DRUG REVERSES Age-Related Mental Decline Within Days in Mouse Model and Helps Fight Other Diseases.
Some changes in the ability to think are considered a normal part of the ageing process. We develop many thinking abilities that appear to peak around age 30 and, on average, very subtly decline with age. These age-related declines most commonly include overall slowness in thinking and difficulties sustaining attention, multitasking, holding information in mind and word-finding. Research indicates that age-related changes in brain structures such as decreased hippocampal, frontal and temporal lobe volumes are a common aspect of ageing that contributes to some of the thinking changes.
However, not all thinking abilities decline with age. In fact, vocabulary, reading and verbal reasoning remain unchanged or even improve during the ageing process.
A New Drug Offers Hope
Just a few doses of an experimental drug has been shown to reverse age-related declines in memory and mental flexibility in mice, according to a new study by UC San Francisco scientists. The drug, called ISRIB, has already been shown in laboratory studies to restore memory function months after traumatic brain injury (TBI), reverse cognitive impairments in Down Syndrome, prevent noise-related hearing loss, fight certain types of prostate cancer, and even enhance cognition in healthy animals.

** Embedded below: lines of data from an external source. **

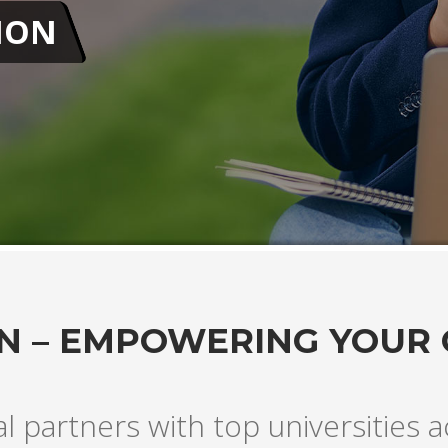
N – EMPOWERING YOUR
al partners with top universities 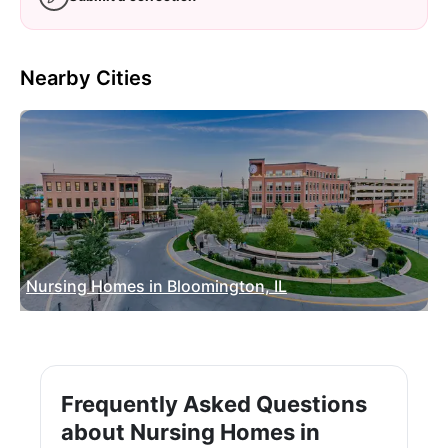
Nearby Cities
Nursing Homes in Bloomington, IL
Frequently Asked Questions
about Nursing Homes in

In the new study, published December 1, 2020, in the open-access journal eLife , researchers showed rapid restoration of youthful cognitive abilities in aged mice, accompanied by a rejuvenation of brain and immune cells that could help explain improvements in brain function.
“ISRIB’s extremely rapid effects show for the first time that a significant component of age-related cognitive losses may be caused by a kind of reversible physiological “blockage” rather than more permanent degradation,” said Susanna Rosi, PhD, Lewis and Ruth Cozen Chair II and professor in the departments of Neurological Surgery and of Physical Therapy and Rehabilitation Science.
“The data suggest that the aged brain has not permanently lost essential cognitive capacities, as was commonly assumed, but rather that these cognitive resources are still there but have been somehow blocked, trapped by a vicious cycle of cellular stress,” added Peter Walter, PhD, a professor in the UCSF Department of Biochemistry and Biophysics and a Howard Hughes Medical Institute investigator. “Our work with ISRIB demonstrates a way to break that cycle and restore cognitive abilities that had become walled off over time.”